▸ Short task: Please pull out every line of the records below that contains the string "operationType", and copy each one in full.

+ + + + +

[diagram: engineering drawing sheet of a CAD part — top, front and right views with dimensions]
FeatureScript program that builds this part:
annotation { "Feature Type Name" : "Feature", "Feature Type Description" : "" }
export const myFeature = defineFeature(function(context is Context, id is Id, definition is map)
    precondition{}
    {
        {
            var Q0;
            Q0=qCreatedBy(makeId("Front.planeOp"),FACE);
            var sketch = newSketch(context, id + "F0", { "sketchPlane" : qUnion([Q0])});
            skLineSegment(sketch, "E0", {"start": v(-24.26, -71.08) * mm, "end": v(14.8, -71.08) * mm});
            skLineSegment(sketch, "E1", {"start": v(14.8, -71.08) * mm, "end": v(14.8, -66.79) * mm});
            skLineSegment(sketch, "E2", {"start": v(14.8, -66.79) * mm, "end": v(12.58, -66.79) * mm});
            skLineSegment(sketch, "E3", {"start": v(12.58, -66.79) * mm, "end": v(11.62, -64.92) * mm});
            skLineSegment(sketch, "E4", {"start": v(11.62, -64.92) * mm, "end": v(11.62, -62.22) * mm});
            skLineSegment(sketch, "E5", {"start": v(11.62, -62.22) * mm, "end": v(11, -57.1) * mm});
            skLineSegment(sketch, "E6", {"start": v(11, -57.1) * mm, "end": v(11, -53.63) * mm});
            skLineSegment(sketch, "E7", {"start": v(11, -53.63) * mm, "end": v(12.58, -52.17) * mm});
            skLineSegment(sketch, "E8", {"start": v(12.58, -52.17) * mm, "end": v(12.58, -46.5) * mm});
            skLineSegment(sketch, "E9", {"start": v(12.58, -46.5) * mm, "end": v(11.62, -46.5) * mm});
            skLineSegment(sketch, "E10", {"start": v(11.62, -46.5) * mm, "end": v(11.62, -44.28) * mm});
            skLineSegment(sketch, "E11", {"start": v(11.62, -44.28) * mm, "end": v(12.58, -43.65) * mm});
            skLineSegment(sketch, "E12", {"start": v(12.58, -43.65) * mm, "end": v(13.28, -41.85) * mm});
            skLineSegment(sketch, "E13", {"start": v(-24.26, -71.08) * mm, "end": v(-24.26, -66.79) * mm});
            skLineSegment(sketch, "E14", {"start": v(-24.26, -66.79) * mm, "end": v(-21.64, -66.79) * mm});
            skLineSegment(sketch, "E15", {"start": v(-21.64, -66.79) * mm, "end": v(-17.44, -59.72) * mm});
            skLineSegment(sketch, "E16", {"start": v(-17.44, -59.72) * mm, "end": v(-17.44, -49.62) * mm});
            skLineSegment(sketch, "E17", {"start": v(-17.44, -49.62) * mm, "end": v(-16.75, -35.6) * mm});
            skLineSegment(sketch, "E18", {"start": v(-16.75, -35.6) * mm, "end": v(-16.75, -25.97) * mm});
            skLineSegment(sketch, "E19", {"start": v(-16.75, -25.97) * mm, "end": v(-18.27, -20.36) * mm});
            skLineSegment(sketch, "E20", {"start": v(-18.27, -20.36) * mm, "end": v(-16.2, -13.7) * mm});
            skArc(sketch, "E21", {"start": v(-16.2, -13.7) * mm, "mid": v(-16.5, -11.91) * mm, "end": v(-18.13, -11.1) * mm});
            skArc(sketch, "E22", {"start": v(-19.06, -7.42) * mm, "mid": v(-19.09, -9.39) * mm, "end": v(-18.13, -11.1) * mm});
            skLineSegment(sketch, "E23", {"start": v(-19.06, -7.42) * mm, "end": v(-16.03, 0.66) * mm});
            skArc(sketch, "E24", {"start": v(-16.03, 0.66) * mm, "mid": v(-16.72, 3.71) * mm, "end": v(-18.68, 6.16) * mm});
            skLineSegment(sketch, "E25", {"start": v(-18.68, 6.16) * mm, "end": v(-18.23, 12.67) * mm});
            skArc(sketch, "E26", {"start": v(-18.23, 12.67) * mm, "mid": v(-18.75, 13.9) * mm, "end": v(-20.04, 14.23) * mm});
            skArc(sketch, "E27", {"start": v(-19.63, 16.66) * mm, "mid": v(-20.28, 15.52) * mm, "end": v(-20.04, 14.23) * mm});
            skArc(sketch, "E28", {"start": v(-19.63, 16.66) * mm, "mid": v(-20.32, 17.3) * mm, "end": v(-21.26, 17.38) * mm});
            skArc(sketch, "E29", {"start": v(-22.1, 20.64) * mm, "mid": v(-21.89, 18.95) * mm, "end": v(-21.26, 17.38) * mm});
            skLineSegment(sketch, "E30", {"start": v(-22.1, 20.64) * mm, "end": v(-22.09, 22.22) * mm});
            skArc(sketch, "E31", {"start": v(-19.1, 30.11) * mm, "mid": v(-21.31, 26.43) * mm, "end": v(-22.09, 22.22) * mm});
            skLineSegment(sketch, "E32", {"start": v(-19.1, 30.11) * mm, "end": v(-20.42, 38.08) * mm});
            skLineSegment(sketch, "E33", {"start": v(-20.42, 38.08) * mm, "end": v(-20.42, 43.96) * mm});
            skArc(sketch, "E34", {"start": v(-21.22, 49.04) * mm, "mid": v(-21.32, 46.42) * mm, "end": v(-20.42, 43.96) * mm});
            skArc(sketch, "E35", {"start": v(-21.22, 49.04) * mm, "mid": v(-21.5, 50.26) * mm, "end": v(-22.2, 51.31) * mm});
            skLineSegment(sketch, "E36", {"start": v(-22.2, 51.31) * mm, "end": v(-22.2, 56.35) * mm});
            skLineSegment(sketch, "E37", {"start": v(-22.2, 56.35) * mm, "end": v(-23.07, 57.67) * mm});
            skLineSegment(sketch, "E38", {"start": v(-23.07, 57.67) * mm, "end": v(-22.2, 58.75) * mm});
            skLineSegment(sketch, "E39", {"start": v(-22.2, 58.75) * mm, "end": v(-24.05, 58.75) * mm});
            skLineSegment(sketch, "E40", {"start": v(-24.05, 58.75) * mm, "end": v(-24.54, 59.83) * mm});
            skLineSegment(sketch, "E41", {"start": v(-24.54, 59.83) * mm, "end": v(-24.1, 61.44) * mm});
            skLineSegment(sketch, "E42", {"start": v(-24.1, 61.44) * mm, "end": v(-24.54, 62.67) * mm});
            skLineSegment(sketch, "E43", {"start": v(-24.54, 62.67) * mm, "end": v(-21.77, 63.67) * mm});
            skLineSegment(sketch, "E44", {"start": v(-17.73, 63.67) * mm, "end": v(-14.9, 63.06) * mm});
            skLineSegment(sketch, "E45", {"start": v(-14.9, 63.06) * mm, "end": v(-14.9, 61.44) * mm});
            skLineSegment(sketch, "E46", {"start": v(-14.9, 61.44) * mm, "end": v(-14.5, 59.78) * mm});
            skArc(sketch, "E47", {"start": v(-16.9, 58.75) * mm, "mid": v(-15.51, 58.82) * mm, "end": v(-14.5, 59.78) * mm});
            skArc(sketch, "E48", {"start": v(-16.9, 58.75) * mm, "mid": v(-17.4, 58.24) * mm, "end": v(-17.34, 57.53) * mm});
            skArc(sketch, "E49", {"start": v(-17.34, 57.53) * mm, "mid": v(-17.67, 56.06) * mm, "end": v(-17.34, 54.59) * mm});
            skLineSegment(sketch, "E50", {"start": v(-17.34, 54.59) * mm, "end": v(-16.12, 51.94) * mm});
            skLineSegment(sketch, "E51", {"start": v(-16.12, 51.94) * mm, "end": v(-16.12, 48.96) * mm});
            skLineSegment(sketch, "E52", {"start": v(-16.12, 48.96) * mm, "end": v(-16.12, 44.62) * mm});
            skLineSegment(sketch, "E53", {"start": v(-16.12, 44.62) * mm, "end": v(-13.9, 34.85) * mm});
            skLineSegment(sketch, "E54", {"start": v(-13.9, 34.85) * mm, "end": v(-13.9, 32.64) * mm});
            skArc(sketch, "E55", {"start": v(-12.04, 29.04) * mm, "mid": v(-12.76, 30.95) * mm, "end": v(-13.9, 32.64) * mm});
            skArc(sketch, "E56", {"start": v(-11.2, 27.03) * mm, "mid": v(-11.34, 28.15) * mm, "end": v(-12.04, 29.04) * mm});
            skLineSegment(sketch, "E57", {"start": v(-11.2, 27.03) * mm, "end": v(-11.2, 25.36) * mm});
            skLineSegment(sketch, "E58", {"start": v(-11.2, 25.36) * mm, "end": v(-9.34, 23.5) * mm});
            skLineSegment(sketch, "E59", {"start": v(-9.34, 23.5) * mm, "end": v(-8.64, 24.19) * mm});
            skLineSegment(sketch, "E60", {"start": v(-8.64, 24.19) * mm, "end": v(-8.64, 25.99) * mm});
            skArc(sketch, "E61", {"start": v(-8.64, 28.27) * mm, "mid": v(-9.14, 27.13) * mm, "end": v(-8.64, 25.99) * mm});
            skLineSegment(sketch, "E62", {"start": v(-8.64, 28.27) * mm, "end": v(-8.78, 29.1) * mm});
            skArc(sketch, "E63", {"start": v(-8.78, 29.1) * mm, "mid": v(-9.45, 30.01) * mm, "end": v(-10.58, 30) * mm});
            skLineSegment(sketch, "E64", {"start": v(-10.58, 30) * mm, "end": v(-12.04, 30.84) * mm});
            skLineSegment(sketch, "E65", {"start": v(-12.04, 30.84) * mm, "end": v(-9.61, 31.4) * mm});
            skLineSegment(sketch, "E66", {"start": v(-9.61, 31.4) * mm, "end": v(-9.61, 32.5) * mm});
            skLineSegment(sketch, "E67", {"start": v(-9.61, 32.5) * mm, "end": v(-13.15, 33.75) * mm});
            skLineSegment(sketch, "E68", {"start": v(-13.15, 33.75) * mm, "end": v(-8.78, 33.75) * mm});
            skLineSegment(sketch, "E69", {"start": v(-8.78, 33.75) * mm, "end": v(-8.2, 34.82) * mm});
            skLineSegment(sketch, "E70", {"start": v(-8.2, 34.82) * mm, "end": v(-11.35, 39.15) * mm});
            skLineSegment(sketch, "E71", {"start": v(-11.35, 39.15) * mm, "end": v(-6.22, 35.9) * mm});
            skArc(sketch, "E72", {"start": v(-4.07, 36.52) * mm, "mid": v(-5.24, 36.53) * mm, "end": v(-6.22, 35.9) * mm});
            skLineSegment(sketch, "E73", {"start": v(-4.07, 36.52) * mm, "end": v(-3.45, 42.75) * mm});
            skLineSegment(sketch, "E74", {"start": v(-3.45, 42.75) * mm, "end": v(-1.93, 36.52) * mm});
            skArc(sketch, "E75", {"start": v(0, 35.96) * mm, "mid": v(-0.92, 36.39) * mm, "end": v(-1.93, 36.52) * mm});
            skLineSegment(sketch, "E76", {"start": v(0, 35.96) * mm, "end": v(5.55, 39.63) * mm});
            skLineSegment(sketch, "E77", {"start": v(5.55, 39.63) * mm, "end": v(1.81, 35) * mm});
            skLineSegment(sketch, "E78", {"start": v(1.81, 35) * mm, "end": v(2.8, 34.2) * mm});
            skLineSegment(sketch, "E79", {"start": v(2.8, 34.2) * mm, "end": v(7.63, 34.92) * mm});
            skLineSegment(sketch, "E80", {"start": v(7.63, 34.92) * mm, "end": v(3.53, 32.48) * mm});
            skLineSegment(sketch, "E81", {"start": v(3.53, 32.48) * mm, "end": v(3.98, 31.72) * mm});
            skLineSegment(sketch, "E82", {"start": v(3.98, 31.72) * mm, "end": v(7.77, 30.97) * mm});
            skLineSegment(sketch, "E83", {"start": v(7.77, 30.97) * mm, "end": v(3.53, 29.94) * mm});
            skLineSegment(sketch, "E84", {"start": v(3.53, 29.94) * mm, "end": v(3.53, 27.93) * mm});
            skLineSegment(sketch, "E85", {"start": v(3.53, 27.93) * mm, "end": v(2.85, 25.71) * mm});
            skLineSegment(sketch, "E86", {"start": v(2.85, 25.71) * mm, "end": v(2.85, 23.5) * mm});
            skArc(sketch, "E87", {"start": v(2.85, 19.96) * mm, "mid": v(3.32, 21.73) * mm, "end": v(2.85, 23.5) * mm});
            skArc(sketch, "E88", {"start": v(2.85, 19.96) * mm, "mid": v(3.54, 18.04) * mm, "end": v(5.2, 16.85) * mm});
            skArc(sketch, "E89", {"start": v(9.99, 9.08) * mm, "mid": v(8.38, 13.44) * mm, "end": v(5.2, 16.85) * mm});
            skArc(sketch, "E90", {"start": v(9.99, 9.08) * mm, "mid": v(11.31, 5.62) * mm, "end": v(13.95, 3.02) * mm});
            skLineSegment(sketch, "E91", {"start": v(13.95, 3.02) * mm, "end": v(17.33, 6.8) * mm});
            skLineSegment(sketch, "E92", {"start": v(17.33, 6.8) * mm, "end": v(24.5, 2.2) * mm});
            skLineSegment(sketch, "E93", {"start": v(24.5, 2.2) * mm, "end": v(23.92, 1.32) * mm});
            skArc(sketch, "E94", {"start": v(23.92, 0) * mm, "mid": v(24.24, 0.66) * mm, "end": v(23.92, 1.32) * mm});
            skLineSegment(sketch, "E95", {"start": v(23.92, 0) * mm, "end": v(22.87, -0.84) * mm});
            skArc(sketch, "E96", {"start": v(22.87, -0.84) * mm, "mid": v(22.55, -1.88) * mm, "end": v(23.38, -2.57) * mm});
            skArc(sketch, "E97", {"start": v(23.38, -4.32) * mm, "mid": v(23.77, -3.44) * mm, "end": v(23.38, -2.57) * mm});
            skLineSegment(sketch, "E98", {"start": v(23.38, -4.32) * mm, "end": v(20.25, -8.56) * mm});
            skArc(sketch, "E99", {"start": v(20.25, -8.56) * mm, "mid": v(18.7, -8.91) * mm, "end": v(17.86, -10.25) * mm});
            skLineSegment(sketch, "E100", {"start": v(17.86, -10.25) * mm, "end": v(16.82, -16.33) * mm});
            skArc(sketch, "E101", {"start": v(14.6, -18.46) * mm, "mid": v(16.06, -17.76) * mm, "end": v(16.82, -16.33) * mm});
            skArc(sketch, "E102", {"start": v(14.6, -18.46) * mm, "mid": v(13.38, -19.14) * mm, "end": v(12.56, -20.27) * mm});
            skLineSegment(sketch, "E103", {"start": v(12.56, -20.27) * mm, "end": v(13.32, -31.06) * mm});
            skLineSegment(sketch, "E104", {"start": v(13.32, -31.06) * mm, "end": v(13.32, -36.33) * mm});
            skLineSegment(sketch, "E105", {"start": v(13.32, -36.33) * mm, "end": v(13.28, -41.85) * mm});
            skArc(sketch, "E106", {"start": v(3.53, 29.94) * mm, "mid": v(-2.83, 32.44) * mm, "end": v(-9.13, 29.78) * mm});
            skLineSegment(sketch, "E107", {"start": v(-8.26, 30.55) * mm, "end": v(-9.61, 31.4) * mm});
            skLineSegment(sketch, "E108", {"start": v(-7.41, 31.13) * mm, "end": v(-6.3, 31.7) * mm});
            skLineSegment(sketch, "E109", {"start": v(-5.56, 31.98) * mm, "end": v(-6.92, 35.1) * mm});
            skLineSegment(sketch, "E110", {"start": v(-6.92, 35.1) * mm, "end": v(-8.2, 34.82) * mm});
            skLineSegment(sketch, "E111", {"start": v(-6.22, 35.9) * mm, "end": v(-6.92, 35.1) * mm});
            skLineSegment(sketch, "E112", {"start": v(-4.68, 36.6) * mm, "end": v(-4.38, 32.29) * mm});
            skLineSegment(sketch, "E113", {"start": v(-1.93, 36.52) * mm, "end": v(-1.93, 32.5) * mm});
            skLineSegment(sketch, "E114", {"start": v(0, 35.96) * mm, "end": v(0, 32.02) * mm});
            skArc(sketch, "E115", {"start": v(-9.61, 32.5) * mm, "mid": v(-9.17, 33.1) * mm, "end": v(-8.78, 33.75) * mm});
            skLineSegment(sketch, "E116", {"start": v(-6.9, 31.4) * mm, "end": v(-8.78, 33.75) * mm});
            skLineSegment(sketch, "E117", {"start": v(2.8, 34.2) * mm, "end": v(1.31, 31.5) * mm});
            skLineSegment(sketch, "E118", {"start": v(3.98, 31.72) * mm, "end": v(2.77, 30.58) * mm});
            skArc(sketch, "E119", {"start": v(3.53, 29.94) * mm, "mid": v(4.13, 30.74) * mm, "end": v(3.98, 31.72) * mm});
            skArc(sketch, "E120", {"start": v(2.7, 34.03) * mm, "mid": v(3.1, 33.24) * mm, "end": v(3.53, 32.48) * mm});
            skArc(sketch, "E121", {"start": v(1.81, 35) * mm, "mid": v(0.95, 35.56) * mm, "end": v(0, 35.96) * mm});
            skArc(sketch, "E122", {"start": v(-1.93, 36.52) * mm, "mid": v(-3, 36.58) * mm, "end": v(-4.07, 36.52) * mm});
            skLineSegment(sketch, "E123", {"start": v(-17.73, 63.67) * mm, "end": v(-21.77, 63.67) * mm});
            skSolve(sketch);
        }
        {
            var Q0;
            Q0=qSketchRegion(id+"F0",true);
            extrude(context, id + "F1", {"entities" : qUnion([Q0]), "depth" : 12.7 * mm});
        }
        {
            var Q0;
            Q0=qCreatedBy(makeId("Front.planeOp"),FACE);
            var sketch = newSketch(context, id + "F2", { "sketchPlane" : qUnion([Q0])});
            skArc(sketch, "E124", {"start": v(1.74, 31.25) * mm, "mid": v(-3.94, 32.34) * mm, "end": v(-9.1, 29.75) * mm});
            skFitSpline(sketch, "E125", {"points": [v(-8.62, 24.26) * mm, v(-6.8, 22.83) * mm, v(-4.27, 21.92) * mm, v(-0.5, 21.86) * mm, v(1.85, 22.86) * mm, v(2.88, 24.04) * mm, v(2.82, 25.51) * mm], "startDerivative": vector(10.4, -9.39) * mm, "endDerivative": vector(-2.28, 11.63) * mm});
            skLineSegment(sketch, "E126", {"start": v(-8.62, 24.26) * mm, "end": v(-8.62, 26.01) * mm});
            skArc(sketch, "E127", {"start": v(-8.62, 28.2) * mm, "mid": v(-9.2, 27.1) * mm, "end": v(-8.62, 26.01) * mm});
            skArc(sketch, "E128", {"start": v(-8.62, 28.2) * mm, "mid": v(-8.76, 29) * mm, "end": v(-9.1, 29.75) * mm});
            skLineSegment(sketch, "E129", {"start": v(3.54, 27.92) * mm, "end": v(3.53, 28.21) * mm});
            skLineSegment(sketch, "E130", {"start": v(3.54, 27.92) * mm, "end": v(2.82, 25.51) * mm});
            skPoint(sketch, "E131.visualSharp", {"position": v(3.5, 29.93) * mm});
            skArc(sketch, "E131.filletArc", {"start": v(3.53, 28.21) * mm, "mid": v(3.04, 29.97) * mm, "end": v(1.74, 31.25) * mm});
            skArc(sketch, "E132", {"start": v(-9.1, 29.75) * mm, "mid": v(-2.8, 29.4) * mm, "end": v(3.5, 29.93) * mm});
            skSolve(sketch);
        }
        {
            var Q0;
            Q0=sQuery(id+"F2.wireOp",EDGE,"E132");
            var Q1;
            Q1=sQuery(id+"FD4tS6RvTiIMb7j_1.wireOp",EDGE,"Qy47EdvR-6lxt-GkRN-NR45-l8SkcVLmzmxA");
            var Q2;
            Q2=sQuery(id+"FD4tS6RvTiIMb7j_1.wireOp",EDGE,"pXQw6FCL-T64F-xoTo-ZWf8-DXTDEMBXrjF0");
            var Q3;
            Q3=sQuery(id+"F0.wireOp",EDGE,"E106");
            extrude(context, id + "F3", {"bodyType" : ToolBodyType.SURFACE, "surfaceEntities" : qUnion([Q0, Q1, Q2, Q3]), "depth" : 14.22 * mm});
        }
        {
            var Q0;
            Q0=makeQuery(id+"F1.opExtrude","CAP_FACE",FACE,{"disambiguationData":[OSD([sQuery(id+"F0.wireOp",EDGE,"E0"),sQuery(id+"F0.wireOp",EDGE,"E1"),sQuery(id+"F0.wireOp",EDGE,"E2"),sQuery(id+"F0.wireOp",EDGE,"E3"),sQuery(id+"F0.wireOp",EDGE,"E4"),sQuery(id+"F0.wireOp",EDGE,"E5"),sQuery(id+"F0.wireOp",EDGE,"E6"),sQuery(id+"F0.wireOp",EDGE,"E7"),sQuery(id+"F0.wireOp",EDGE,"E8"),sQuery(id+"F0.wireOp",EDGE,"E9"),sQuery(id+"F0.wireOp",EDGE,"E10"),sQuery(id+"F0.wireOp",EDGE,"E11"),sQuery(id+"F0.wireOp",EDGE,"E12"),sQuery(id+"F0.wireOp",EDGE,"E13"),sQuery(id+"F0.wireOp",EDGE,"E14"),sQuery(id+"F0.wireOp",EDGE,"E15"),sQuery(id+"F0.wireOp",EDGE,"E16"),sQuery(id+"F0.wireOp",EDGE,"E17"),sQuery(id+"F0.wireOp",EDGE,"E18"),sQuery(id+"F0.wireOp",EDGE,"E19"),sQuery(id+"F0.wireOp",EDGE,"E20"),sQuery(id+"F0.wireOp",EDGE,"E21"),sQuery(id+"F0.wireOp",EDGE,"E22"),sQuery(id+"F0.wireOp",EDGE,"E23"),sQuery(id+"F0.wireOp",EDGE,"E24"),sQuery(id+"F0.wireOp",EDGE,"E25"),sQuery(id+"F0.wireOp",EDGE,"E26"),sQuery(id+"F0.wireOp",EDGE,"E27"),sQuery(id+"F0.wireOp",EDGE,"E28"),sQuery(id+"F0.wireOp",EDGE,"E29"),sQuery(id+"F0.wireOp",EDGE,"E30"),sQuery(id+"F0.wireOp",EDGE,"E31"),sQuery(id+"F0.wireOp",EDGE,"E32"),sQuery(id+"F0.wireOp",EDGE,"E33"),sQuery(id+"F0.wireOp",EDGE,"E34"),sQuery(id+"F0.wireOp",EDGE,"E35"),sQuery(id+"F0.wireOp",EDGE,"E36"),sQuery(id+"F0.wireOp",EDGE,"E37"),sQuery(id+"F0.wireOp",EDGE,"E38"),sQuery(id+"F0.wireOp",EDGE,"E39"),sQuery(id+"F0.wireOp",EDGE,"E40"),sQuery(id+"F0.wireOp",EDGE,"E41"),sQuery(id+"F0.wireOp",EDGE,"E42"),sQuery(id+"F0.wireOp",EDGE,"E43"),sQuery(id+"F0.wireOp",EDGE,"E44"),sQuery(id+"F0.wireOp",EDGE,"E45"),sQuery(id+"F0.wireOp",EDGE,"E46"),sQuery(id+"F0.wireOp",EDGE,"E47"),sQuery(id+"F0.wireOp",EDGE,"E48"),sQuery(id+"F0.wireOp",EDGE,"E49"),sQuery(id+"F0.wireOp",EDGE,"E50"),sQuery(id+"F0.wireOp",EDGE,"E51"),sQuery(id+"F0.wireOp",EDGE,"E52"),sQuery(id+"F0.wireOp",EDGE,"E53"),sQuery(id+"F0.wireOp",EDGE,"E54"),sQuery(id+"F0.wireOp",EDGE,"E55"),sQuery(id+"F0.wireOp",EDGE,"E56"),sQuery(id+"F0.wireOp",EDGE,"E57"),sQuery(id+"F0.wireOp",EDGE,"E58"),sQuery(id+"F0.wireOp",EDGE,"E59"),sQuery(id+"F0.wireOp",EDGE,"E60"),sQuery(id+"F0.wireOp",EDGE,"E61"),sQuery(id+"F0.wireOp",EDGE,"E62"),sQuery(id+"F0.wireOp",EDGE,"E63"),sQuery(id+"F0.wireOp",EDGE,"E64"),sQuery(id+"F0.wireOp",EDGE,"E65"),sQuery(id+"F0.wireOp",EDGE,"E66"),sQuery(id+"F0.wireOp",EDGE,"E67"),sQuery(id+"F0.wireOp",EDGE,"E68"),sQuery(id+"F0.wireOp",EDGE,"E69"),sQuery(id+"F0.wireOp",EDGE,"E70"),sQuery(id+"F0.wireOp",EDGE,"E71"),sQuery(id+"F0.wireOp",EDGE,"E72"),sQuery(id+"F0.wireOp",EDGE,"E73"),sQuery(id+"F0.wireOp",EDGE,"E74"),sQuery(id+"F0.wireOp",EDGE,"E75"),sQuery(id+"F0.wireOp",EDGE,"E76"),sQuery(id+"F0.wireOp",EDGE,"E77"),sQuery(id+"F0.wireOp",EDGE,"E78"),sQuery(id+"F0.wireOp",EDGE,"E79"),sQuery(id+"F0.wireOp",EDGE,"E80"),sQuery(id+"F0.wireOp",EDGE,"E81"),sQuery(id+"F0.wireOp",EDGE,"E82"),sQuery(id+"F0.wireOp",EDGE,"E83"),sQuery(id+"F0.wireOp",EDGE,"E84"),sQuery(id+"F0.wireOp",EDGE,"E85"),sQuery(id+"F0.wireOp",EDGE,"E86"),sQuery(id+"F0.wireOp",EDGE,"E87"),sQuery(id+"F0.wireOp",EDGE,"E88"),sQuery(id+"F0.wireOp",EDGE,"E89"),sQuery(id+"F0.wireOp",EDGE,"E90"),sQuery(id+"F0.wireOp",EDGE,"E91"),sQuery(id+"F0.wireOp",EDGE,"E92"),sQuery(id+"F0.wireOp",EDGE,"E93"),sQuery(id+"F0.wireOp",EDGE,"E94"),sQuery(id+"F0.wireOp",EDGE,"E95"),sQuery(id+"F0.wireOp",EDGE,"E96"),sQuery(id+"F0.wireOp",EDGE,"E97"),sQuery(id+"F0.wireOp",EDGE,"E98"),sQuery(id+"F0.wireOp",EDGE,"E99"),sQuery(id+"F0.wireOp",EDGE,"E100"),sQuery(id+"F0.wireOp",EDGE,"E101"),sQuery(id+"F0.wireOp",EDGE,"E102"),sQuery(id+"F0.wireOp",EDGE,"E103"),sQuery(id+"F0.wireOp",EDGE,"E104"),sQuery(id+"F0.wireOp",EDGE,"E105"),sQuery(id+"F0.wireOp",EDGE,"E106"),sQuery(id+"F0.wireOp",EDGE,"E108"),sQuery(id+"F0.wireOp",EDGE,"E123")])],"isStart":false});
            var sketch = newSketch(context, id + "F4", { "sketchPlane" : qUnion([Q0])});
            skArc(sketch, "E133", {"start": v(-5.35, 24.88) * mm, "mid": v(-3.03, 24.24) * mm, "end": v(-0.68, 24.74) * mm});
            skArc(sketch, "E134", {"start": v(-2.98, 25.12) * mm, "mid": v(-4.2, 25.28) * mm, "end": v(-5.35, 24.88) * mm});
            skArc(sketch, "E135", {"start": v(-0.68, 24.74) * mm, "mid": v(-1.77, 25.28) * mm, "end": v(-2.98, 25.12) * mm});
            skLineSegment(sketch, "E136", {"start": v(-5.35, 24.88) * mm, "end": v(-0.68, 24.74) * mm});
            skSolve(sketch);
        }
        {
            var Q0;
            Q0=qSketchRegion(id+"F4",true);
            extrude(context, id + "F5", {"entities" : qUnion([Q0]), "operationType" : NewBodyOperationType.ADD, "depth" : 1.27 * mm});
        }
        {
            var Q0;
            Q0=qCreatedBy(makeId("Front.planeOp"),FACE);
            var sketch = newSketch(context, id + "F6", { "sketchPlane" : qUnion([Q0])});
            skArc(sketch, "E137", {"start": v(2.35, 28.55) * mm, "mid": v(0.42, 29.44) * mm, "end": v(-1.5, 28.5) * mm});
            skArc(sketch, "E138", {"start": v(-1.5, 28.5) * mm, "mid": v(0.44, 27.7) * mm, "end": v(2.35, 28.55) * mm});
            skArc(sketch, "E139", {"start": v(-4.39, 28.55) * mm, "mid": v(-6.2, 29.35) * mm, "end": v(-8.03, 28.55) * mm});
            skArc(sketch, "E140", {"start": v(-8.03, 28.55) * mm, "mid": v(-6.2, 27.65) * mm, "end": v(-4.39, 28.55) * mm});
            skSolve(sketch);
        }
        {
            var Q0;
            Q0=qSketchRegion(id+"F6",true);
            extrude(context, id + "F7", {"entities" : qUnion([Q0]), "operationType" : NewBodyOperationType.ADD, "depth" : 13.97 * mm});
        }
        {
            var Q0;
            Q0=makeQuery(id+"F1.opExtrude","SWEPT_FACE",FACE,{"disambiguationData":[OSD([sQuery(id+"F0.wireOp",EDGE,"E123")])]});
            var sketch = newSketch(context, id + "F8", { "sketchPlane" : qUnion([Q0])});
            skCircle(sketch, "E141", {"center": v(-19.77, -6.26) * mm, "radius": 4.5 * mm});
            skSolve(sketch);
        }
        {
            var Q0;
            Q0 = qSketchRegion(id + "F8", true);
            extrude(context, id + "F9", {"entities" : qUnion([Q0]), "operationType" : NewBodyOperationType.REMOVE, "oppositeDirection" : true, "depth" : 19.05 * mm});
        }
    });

+ + + + +

▸ Exercise solution:
            extrude(context, id + "F5", {"entities" : qUnion([Q0]), "operationType" : NewBodyOperationType.ADD, "depth" : 1.27 * mm});
            extrude(context, id + "F7", {"entities" : qUnion([Q0]), "operationType" : NewBodyOperationType.ADD, "depth" : 13.97 * mm});
            extrude(context, id + "F9", {"entities" : qUnion([Q0]), "operationType" : NewBodyOperationType.REMOVE, "oppositeDirection" : true, "depth" : 19.05 * mm});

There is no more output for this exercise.